Thursday 30 January 2014

The Dentist

Never have I seen a waiting room so generously designed and quite elegantly decorated, and with a beautiful three metre high tropical fish tank in the corner. It is quite delightful, but what it hides are dental surgeries, places of untold fear and agony, where torture is daily inflicted upon poor helpless victims. Or that's the way it used to be when I was a boy in country NSW, but time has changed all this and now it is like a hotel foyer.

I arrive at the appointed 4.15, five minutes early to be exact, and the charming assistant says she'll tell Ravi I'm here. All sounds good and I take my seat to look at the very active fish in the their prison, looking very hungry actually. I wonder who feeds them in this gilded palace? Ravi comes out and ushers in to his office the lady sitting next to me. It is just four fifteen and I wonder when I will be seen, five fifteen? After all, they're proudly operating seven days a week and twelve hours a day, at least. We'll see.

This morning already I have been to a World AIDS Conference prep talk given by two likely lasses from Mebourne flown in specially for the morning briefing. We are in the not very exciting atmosphere of St John's Hall and we number only seven people, plus the two principals. Tea is served, no rush, and indeed there is no rush as there is very little to be said. It is on all on their intenet site which we have looked at already. However this couple isn't silly, the one from Geneva, born in Montenegro, in cahoots wih her pal, Milanovic, obviously also a Croatian or Serb, know of New Zealand's delights and will soon, they later tell me, be in their rented car motoring down to the sights and wonder of the fabled Queenstown in the South Island. This AIDS band wagon is something else! Expecting fourteen thousand at the five day biennial world conference at the huge Melbourne conference centre on the banks of the Yarra, it will be the biggest Melbourne has ever hosted. And they will be laughing, Melbourne CBD I mean. 

It is headed by two women, one Dr Barre-Sinoussi, who is the co-discoverer of the virus which causes AIDS, the other a leading scientist Dr Sharon Lewin, from Melbourne who is on the cutting edge of HIV research. The conference is entitled Setting the Pace, a rather droll title in my opinion. The two reps who came to Wellington were nearly superfluous, just giving out a few programs which were already on the net, and hoping that we all would register...$$$. The only way Lesley and I could afford to go is to act as volunteers, which I am sure will be more fun anyway.

I peruse the 'Commercial Invitation' booklet, of which they have many, and see the enormous costs involved, which means of course, there are enormous profits to be made.
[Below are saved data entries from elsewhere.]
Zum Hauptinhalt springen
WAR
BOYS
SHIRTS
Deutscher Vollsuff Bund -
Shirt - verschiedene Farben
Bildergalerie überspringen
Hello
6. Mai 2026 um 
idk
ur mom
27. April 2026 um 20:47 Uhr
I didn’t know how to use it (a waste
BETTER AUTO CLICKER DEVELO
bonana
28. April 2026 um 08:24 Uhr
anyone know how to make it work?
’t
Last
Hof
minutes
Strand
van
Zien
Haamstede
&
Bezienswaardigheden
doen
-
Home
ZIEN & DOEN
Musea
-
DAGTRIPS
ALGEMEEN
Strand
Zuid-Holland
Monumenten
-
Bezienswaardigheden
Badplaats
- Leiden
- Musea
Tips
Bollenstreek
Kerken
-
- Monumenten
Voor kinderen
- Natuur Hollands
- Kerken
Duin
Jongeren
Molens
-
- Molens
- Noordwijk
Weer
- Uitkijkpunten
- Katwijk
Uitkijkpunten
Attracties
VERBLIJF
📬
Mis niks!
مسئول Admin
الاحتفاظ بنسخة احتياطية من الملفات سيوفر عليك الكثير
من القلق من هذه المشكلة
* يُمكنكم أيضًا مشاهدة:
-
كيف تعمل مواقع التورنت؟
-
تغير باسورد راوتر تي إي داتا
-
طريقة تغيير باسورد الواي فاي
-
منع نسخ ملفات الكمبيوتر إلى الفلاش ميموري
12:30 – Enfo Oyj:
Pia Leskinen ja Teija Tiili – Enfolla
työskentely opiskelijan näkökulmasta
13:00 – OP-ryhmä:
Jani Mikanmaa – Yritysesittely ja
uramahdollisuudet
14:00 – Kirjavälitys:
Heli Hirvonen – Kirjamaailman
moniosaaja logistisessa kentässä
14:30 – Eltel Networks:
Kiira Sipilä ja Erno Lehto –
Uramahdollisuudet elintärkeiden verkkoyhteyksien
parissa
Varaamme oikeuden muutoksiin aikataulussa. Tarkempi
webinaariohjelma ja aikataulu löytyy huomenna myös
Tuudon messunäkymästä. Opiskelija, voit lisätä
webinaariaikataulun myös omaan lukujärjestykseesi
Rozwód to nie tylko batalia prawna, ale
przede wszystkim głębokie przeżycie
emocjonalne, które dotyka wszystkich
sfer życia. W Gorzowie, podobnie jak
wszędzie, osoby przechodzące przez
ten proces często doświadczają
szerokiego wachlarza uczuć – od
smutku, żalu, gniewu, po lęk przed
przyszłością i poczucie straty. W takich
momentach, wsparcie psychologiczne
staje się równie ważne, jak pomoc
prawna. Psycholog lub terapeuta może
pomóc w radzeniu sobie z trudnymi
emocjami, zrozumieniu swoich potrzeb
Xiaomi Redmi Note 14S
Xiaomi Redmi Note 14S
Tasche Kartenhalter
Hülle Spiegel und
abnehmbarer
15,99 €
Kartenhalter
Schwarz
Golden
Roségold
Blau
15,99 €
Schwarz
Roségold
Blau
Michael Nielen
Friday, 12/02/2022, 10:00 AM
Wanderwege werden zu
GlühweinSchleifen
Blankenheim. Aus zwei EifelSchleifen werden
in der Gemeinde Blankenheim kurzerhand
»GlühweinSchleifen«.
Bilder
AIDS is, after all, one of the richest industries in the world after cancer and armaments. For example each media outlet is charged $20,000 US for the privilege of attending the conference, with computer hire generously thrown in. As they expect twelve hundred media reps, and the 'free' delegate bags cost a mere $65,000, go figure. But it will certainly be an interesting experience to mix with the world 'creme de la creme' of AIDS research, and their many hangers-on... I hope!

But back to the dental chair...
It is the next day and my mouth has recovered. It was as good a dental experience as I have had. Ravi was expert and not just that, he did not chat at all with his assistant, nor to me, during the whole procedure which lasted well over forty-five minutes. The overhead DVD however was not seen as there was no way I could appreciate a wealthy Kiwi's foray into huntin' and shootin’, and then cookin',
which was the subject of the movie.  So although I emerged quite a bit poorer from the surgery I was happy with the result. It was another example of high cost but also high quality, something I never mind, above all in the mouth department, which in the past has proven to be quite a battle ground. 

A nice post script. In the evening after the HU song in Kilbirnie I accepted a welcome invitation to stay for meal which was a beautiful smoked fish, but eaten only on one side of my mouth as the other side, full of novocaine or such, took quite a while to come back to normal. It was a good end to a very busy week.